Chinese FM Wang Yi warns ASEAN about ‘law of the jungle’
Beijing’s top envoy launched a subtle swipe to the Quad partnership between the US, Japan, India and Australia.
Chinese Foreign Minister Wang Yi told Southeast Asians that China and ASEAN should insulate the region from “geopolitical calculations and the trap of the law of the jungle” on Monday.
Mr Wang was in Jakarta as part of a Southeast Asia tour that also included Myanmar, the Philippines and Malaysia, to bolster Beijing’s influence in the region.
Speaking to the diplomatic community at the ASEAN Secretariat in Jakarta, he said there were different trends in the Asia-Pacific region, one that advocated “open regionalism through multilateralism” and the other that promoted “the obsolete Cold War mentality and closed group politics that classifies countries in the region based on their values”.
“We should uphold true regional co-operation that unites countries within the region and remains open to countries outside, and reject the kind of fake regional co-operation that keeps a certain country out and targets a certain side,” he said in a subtle swipe to the Quad partnership between the US, Japan, India and Australia, widely considered as a move to contain China’s rise.
His comments came after Mr Wang met Australian Foreign Minister Penny Wong on the sidelines of the G20 summit in Bali on Friday – the first meeting between the two nations’ foreign ministers in almost three years.
Mr Wang issued Senator Wong a four-point list of actions Australia must take to get the relationship “back on track” and said the Coalition was to blame for Beijing and Canberra’s spectacular bilateral breakdown.
Mr Wang insisted that the Asia-Pacific region was big enough for all regional countries to pursue their development and promote common development, touting close co-operation between China and ASEAN, including on trade and infrastructure.
China and ASEAN are each others’ biggest trading partners and most member states participate in Beijing’s Belt and Road Initiative. Despite their close economic ties, China and ASEAN have struggled over two decades to agree on a set of guidelines to govern safe conduct in the South China Sea, where China, Taiwan, Malaysia, Brunei, Vietnam and the Philippines have overlapping claims. China made the biggest claim based on “historic rights” that was invalidated by a 2016 international arbitration ruling, which Beijing rejected and instead shored up its military presence in the reefs in the world’s busiest maritime trade routes.
Concerns about China’s behaviour in the South China Sea were among the issues raised by US Secretary of State Antony Blinken when he met with Mr Wang in a five-hour meeting in Bali over the weekend.

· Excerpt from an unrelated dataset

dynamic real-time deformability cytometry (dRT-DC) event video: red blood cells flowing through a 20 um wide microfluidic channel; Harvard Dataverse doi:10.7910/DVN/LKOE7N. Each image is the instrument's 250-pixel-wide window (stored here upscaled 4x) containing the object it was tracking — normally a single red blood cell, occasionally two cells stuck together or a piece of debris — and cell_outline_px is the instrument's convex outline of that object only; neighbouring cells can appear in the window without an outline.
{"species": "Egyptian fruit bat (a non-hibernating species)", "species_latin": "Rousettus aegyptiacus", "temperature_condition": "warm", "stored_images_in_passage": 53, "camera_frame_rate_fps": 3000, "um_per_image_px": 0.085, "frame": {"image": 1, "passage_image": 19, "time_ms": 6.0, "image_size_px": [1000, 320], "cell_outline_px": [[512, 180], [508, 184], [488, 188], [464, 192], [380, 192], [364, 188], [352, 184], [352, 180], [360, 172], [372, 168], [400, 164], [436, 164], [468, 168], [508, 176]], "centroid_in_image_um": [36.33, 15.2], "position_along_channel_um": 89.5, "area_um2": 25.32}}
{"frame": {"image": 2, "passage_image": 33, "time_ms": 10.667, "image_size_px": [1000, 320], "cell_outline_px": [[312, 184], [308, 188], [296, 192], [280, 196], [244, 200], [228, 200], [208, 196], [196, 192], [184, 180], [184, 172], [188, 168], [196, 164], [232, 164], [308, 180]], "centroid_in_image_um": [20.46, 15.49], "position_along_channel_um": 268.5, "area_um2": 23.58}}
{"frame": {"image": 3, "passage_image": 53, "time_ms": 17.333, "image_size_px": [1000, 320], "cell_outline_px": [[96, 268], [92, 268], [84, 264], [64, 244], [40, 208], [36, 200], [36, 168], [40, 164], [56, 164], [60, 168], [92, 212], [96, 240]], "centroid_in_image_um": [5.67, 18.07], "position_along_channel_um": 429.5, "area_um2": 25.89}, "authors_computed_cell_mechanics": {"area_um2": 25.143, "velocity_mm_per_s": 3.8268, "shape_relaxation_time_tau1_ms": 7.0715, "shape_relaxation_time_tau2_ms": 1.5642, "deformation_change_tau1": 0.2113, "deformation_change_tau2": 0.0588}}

The top diplomats of the two superpowers also discussed how they could manage their increasingly tense rivalry, as the US reiterated concerns over Beijing’s “increasingly provocative rhetoric and activity” toward Taiwan, as well as issues in Hong Kong, Tibet and Xinjiang. “None of these are easy topics. But the US always seeks to be a consistent voice on human rights and fundamental freedoms, not to stand against China or any other country, but to help advance peace, security, and human dignity,” Mr Blinken said, adding Washington wanted to keep open its channels of communication with Beijing.